Market Assessment

A Value Chain Analysis of the Dry Bean Sub-sector in Uganda, UNDP, 2012

    Description
    In the East African Community (EAC) Region, Uganda is ranked second to Tanzania in the production of common beans (Phaseolus Vulgaris). Beans provide 25% of the total dietary calorie intake and 45% of the protein intake in Uganda. Given the importance of beans, this study seeks to understand what the situation of the bean sub-sector in the country is in terms of production, marketing and consumption and also map the different actors in the bean value chain.

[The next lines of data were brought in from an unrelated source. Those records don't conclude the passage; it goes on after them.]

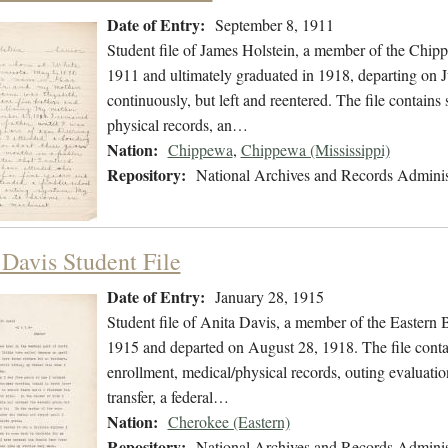
Date of Entry:
September 8, 1911
Student file of James Holstein, a member of the Chip
1911 and ultimately graduated in 1918, departing on J
continuously, but left and reentered. The file contains 
physical records, an…
Nation:
Chippewa
,
Chippewa (Mississippi)
Repository:
National Archives and Records Adminis
 Davis Student File
Date of Entry:
January 28, 1915
Student file of Anita Davis, a member of the Eastern
1915 and departed on August 28, 1918. The file contai
enrollment, medical/physical records, outing evaluation
transfer, a federal…
Nation:
Cherokee (Eastern)
Repository:
National Archives and Records Adminis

    Methods for info gathering
    The study was conducted in 17 districts of Uganda and primary and secondary data were used. Purposive sampling was used to select the districts to be included in the study. The choice of the districts was guided by a criteria focusing on: a) districts where the production of beans is significant by volume, b) where there is significant trade of beans and/or beans products, and c) areas where the consumption of beans by volume is significantly high to provide attractive markets.

    Summary of results
    Among the producer groups interviewed in the study,the average land size under beans production ranged from 0.1 ha to 4 ha with an average of 0.4 hectares per household. The main bean varieties were the Nambale short which is grown by 19% of the farmers, while Kanyebwa and yellow varieties are each grown by 15% of the farmers. Different bean varieties fetch different prices at the market. The highly priced beans in the country are the yellow beans and K131. Uganda is a net exporter of beans. However, the country exports only about 20% of what is produced implying most of the beans are traded and consumed locally.

    The bean value chain consists of input suppliers, producers, villager assemblers/ middlemen, traders, processors and consumers. The producers sell approximately 69% of the beans to village collectors and brokers and 5% to institutional buyers like schools and WFP. The remaining 26% is retained for home consumptions and seed. Village collectors then sell all their beans to traders which include big traders in major trading towns. Thereafter, the big traders transport the beans to mass markets, institutional buyers, urban traders or exporters. Urban traders then sell to institutions or export to Kenya, South Sudan, Rwanda, DRC and Burundi.

    There are very few bean processors in the country. These processors utilize about 1% of the total dry beans to process bean flour.

    Analysis of the dry bean value chain pricing shows that the wholesalers buy dry beans at an average price of UGX 1,400/Kg from the village collectors and sell at an average price of UGX 1,547/Kg to the retailers. This means that there is a price difference of UGX 147/Kg. To calculate the different shares of value that is price distribution along the value chain, the price margins obtained by each player were expressed as a ratio of the retail price. The actors’ share of value was: wholesalers’ (9%), village collectors (11%), and producers (66%). In the bean flour value sub-chain, the final consumer price was UGX 8,000/Kg. The processors (especially in the case of Nutreal) receive 48%, retailers receive 25%, while open market traders receive 27% of the final price paid by the consumer.

    The margin reported by the producers of the dry bean was UGX 348/Kg. Village collectors reported UGX 50/Kg while wholesalers and retailers reported margins of UGX 27/Kg and UGX 224/Kg respectively. The total gross value added for the whole chain was UGX 649/ Kg of beans. Expressed as a percentage of the consumer price, the bulk (54%) of the gross value added went to producers, 35% to retailers, 8% to village collectors and only 4% to wholesalers.

    The bean value chain has intra-linkages between the micro level bean value chain actors (producers, collectors, processor and retailers) and inter linkages between the micro level actors and meso level actors such as input providers and financial service providers and macro level actors (government agencies and development agencies). The linkages are either horizontal or vertical and the strength/weaknesses of these linkages influence the operation of the chain. The government does not have specific policies targeting the bean sub-sector but there are several policies for the agricultural sector of which beans are a priority.

    The proposed short term interventions would be designed to enhance already existing strengths within the beans value chain in Uganda and would include expansion of the utilisation of proven technologies. The focus should be on facilitating the development of proper seed system and utilization of commercially viable technologies and practices for postharvest handling and primary processing to support delivery of the desired quality of beans and bean-food-products. The study recommends a number of specific interventions in this regard. Additional medium and long term interventions are also suggested.